Using tactics of intimidation and threats to cut campaign funding, the National Rifle Association and its army of lobbyists, not unlike the American Israel Public Affairs Committee, wield tremendous power on the entire US government.

Remember, this is an issue that pre-dates modern political rivalries. Guns are the everlasting pop culture image of American history. This is a country built by guns - be it the murder of indigenous people, or in rearing cattle using cowboys and militia for personal protection, or in the policing of minorities.

And it is African-Americans who remain the biggest victims of gun violence in the country. The violence meted out to white boys and girls via mass shootings is less than 2% of the overall killings caused by guns.
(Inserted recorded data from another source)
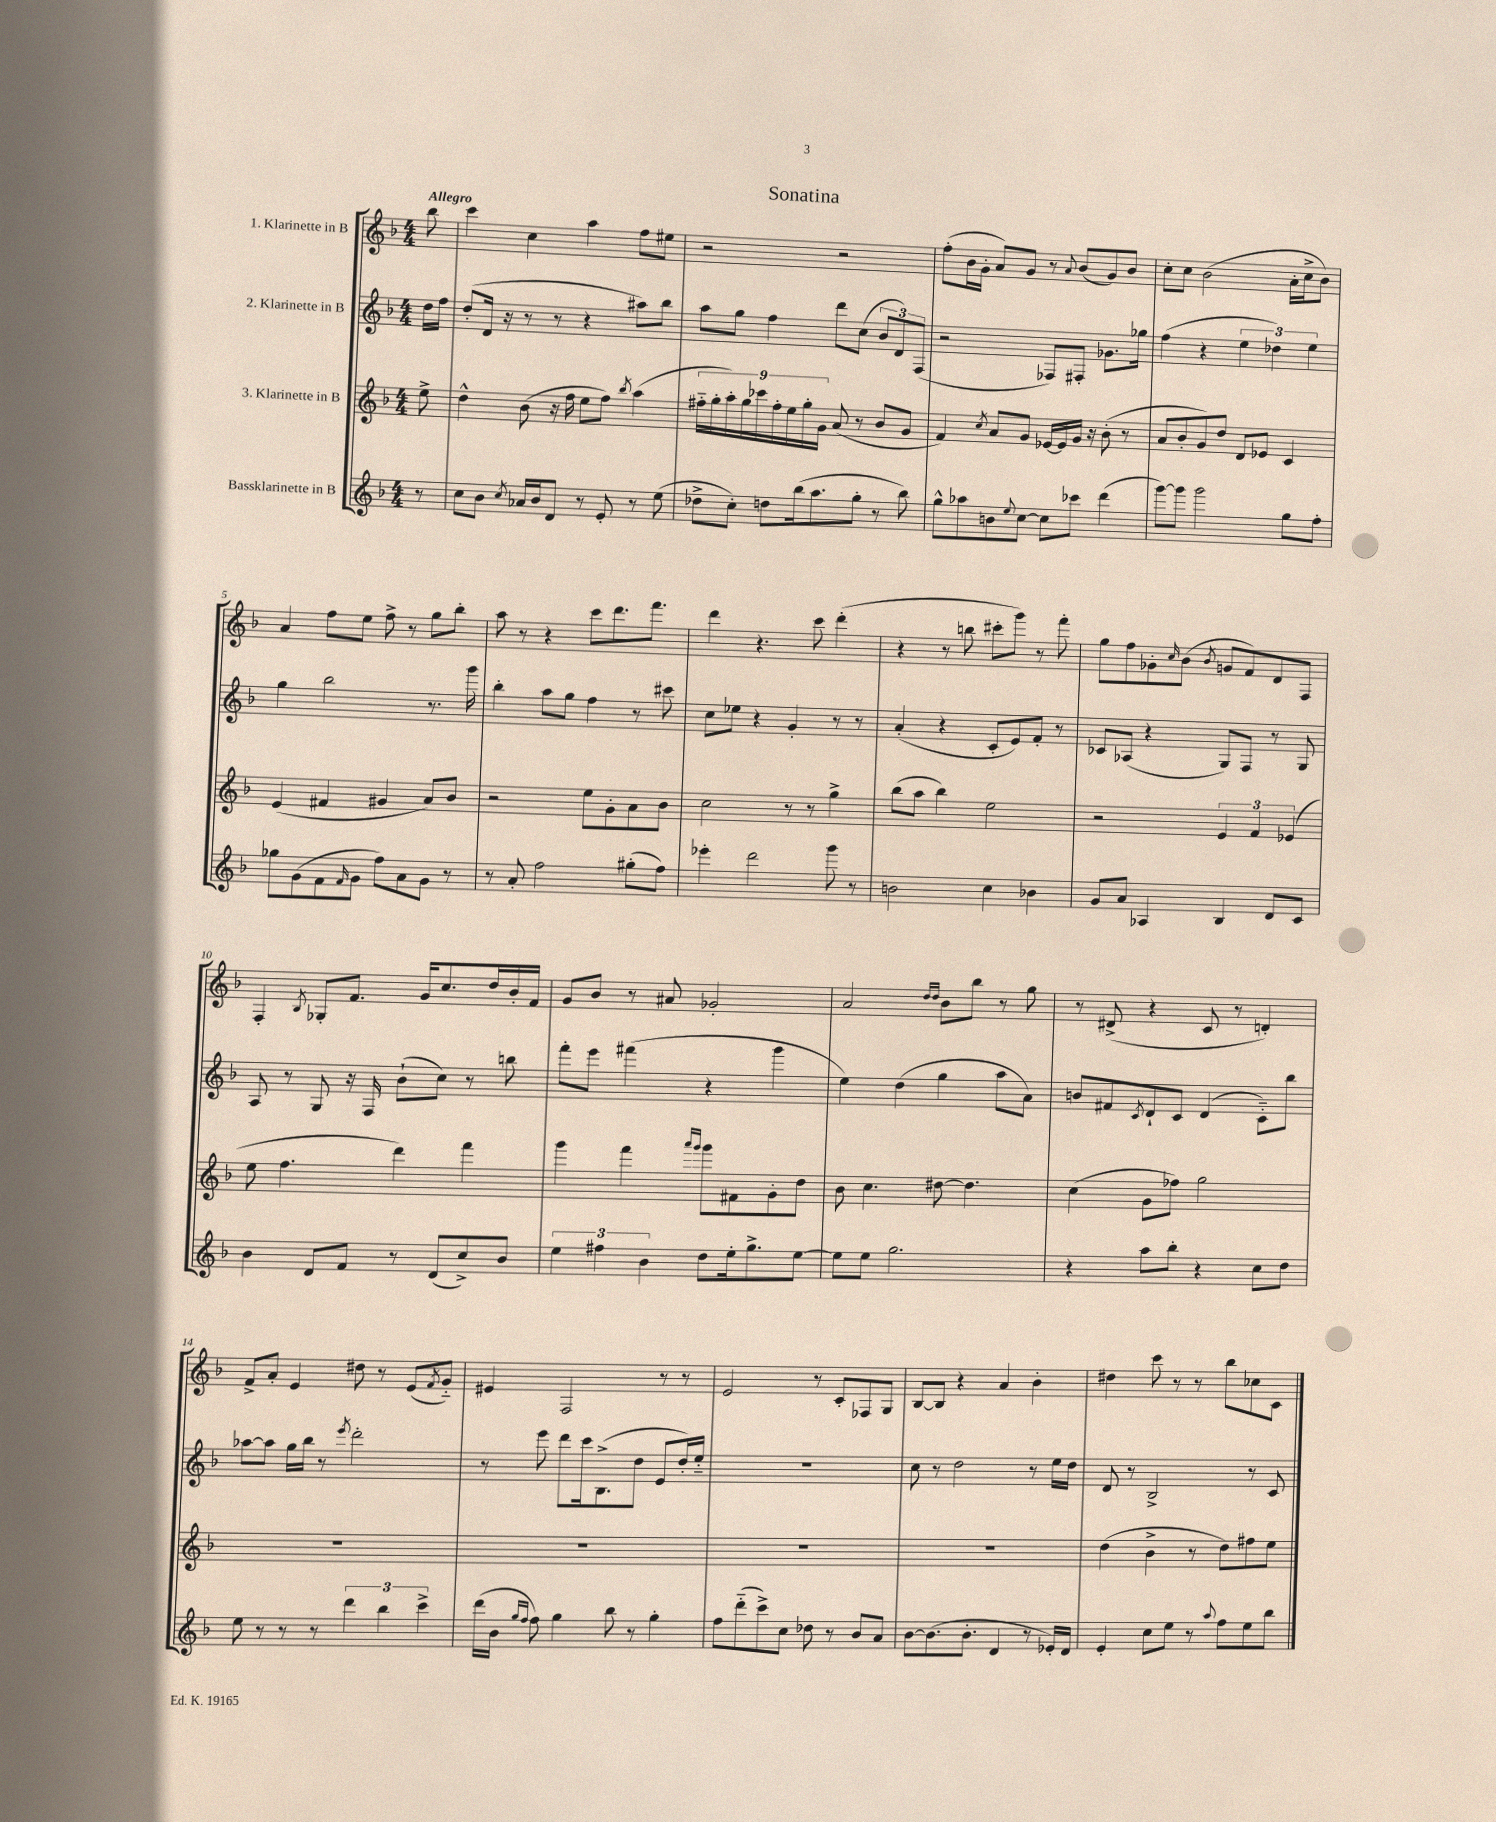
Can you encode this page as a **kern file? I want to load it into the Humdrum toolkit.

**kern	**kern	**kern	**kern
*part4	*part3	*part2	*part1
*staff4	*staff3	*staff2	*staff1
*I"Bassklarinette in B	*I"3. Klarinette in B	*I"2. Klarinette in B	*I"1. Klarinette in B
*clefG2	*clefG2	*clefG2	*clefG2
*k[b-]	*k[b-]	*k[b-]	*k[b-]
*M4/4	*M4/4	*M4/4	*M4/4
=	=	=	=
!	!	!	!LO:TX:a:B:t=Allegro
8r	8ee^\	16dd\LL	8bb-\
.	.	16ff\JJ	.
=1	=1	=1	=1
8cc\L	4dd^^\	(8dd'/L	4ccc\
8b-\J	.	16d/Jk	.
.	.	16r	.
8qcc/	.	.	.
16a-X/LL	(8b-\	8r	4cc\
16b-/J	.	.	.
8d/J	16r	8r	.
.	16ff\	.	.
8r	8ee\L	4r	4aa\
8e'/	8ff\J)	.	.
.	8qbb-/	.	.
8r	(4aa\	8aa#X\L)	8ff\L
(8ee\	.	8bb-\J	8ee#X\J
=2	=2	=2	=2
8dd-X^\L	18ff#X\LL	8aa\L	2r
.	18gg'\	.	.
.	18aa'\)	.	.
8cc'\J)	.	8gg\J	.
.	18gg\	.	.
.	18ccc-X\	.	.
8ddn\L	.	4ff\	.
.	18ff#'\	.	.
.	18ee\	.	.
(16bb-\k	.	.	.
.	18gg'\	.	.
8.aa\	.	.	.
.	18g\JJ	.	.
.	(8a/	8ddd\L	2r
8gg'\J	8r	(8cc\J	.
8r	8b-/L	12b-/L	.
.	.	12d/)	.
8bb-\)	8g/J	.	.
.	.	(12F/J	.
=3	=3	=3	=3
8gg^^\L	4f/)	2r	(8ff'\L
8aa-X\	.	.	16b-\L
.	.	.	16g'\JJ
.	8qcc/	.	.
8bn\	8a/L	.	8a/L)
8qqee/	.	.	.
[8cc\J	8g/J	.	8g/J
8cc\L]	[16e-X/LL	8F-X/L)	8r
.	16e-/]	.	.
.	.	.	8qqa/
8ccc-X\J	16g/JJ	8F#X'/J	(8b-/L
.	16r	.	.
(4ddd\	(8b-'\	8.g-X\L	8g/)
.	8r	.	8b-/J
.	.	16gg-X\Jk	.
=4	=4	=4	=4
[8ggg\L)	8a/L	(4ff\	8cc'\L
8ggg\J]	8b-'/	.	8cc\J
2ggg\	8g/)	4r	(2b-\
.	8dd/J	.	.
.	8d/L	6ee\	.
.	8e-X/J	.	.
.	.	6dd-X\)	.
8gg\L	4c/	.	16a'\LL
.	.	.	16cc^\J
.	.	6ee\	.
8ff'\J	.	.	8b-\J)
!!LO:LB:g=z
=5	=5	=5	=5
8gg-X\L	(4e/	4gg\	4a/
(8g\	.	.	.
8f\	4f#X/	2bb-\	8ff\L
16qqf/	.	.	.
8g\J	.	.	8ee\J
8ff\L)	4g#X/	.	8ff^\
8a\	.	.	8r
8g\J	8a/L)	8.r	8gg\L
8r	8b-/J	.	8bb-'\J
.	.	16ggg\	.
=6	=6	=6	=6
8r	2r	4bb-'\	8aa\
8a'/	.	.	8r
2ff\	.	8aa\L	4r
.	.	8gg\J	.
.	8ee\L	4ff\	8ccc\L
.	8g'\	.	8.ddd\
(8gg#X'\L	8a\	8r	.
.	.	.	8.fff\J
8ff\J)	8b-\J	8ccc#X\	.
=7	=7	=7	=7
4eee-X'\	2cc\	8cc\L	4ddd\
.	.	8ee-X\J	.
2ddd\	.	4r	4.r
.	8r	4g'/	.
.	8r	.	8ccc\
8ggg\	4gg^\	8r	(4ddd'\
8r	.	8r	.
=8	=8	=8	=8
2bn\	(8bb-\L	(4a'/	4r
.	8aa\J	.	.
.	4bb-\)	4r	8r
.	.	.	8bbn\
4cc\	2ee\	8c'/L	8ccc#X'\L
.	.	8e/)	8ggg\J)
4b-X\	.	8f'/J	8r
.	.	8r	8fff'\
=9	=9	=9	=9
8g/L	2r	8c-X/L	8gg\L
8a/J	.	(8A-X/J	8ff\
4A-X/	.	4r	8g-X'\
.	.	.	16qqcc/
.	.	.	(8b-\J
.	.	.	8qb-/
4B-/	6e/	8G/L)	8gn/L
.	.	8F/J	8f/)
.	6f/	.	.
8d/L	.	8r	8d/
.	(6e-X/	.	.
8c/J	.	8G/	8F/J
!!LO:LB:g=z
=10	=10	=10	=10
4b-\	8ee\	8A/	4F'/
.	4.ff\	8r	.
.	.	.	8qB-/
8d/L	.	8G/	8G-X'/L
8f/J	.	16r	8.f/J
.	.	16F/	.
8r	4ddd\)	(8b-`\L	.
.	.	.	16g/KL
(8d/L	.	8cc\J)	8.cc/
8cc^/)	4fff\	8r	.
.	.	.	16dd/L
8b-/J	.	8bbn\	16b-'/
.	.	.	16f/JJ
=11	=11	=11	=11
6ee\	4ggg\	8fff'\L	8g/L
.	.	8eee\J	8b-/J
6ff#X\	.	.	.
.	4fff\	(4fff#X\	8r
6b-\	.	.	.
.	.	.	8a#X/
.	16qqaaa/LL	.	.
.	16qqggg/JJ	.	.
8dd\L	8ggg\L	4r	2g-X'/
16ee'\k	8f#X\	.	.
8.gg^\	.	.	.
.	8g'\	4ggg\	.
[8ee\J	8dd\J	.	.
=12	=12	=12	=12
8ee\L]	8b-\	4ee\)	2a/
8ee\J	4.cc\	.	.
2.gg\	.	(4dd\	.
.	.	.	16qqdd/LL
.	.	.	16qqdd/JJ
.	[8dd#X\	4gg\	8b-\L
.	4.dd#\]	.	8bb-\J
.	.	8aa\L	8r
.	.	8a\J)	8gg\
=13	=13	=13	=13
4r	(4cc\	8bn/L	8r
.	.	8f#X/	(8d#X^/
.	.	8qc/	.
8aa\L	8g\L	8d`/	4r
8bb-'\J	8ff-X\J)	8c/J	.
4r	2gg\	(4d/	8c/
.	.	.	8r
8cc\L	.	8c\L)	4dn'/)
8dd\J	.	8bb-\J	.
!!LO:LB:g=z
=14	=14	=14	=14
8ee\	1r	[8aa-X\L	8f^/L
8r	.	8aa-\J]	8a'/J
8r	.	16gg\LL	4e/
.	.	16bb-\JJ	.
8r	.	8r	.
.	.	8qeee/	.
6ddd\	.	2ddd'\	8dd#X\
.	.	.	8r
6bb-\	.	.	.
.	.	.	(8e/L
6ccc^\	.	.	.
.	.	.	8qf/
.	.	.	8g/J)
=15	=15	=15	=15
(16ddd\LL	1r	8r	4e#X/
16b-\JJ	.	.	.
16qqgg/LL	.	.	.
16qqff/JJ	.	.	.
8ff\)	.	8eee\	.
4gg\	.	8ddd\L	2F/
.	.	16ccc\k	.
.	.	(8.B-^\	.
8bb-\	.	.	.
8r	.	8dd\J	.
4gg'\	.	8e/L	8r
.	.	16dd'/L)	8r
.	.	16ee/JJ	.
=16	=16	=16	=16
8ff\L	1r	1r	2e/
(8ddd\	.	.	.
8ccc^\)	.	.	.
8cc\J	.	.	.
8dd-X\	.	.	8r
8r	.	.	8c'/L
8b-/L	.	.	8F-X/
8a/J	.	.	8G/J
=17	=17	=17	=17
[8b-\L	1r	8cc\	[8B-/L
(8.b-\]	.	8r	8B-/J]
.	.	2dd\	4r
8.b-'\J	.	.	.
4d/	.	.	4a/
8r	.	8r	4b-'\
16e-X'/LL)	.	16ee\LL	.
16d/JJ	.	16dd\JJ	.
=18	=18	=18	=18
4e'/	(4dd\	8d/	4dd#X\
.	.	8r	.
8cc\L	4b-^\	2B-^/	8ccc\
8ee\J	.	.	8r
8r	8r	.	8r
8qqaa/	.	.	.
8ff\L	8dd\L)	.	8bb-\L
8ee\	8ff#X\	8r	8cc-X\
8bb-\J	8ee\J	8c/	8c\J
==	==	==	==
*-	*-	*-	*-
The outrage of the past half a decade is for the lives of mostly white folks, killed by other white mass murderers. Given the scant regard for immigrants, Muslims, and African-Americans and how they might live and die is not important.

And still, if laws cannot change despite the murder of their own, what chance do people of colour have when it comes to justice or equality?

Apparently Americans are coming around. Students have been mobilising vociferously over the past week, pushing hard at the US government and demanding wide-reaching changes.

Later next month, there are mass protests and strikes planned. Under the banner of March for Our Lives, a group organised by survivors of the Florida school shooting, hundreds of thousands are set to walk in DC and in other parts of the country, demanding #NeverAgain.

According to Gun Down America, an organisation lobbying for fewer guns in the country, 61% of Americans feel that guns should be harder to access. Another 80% support a government buy-back programme for assault weapons. I certainly wouldn’t hold my breath.

It is inconceivable to see gun laws changing in the near future. Not with the Republicans controlling Congress and certainly not with Trump at the helm.

It is also unclear how long the protest action will last.

The shootings won’t end. Not any time soon. Not until ordinary Americans force their government to act otherwise.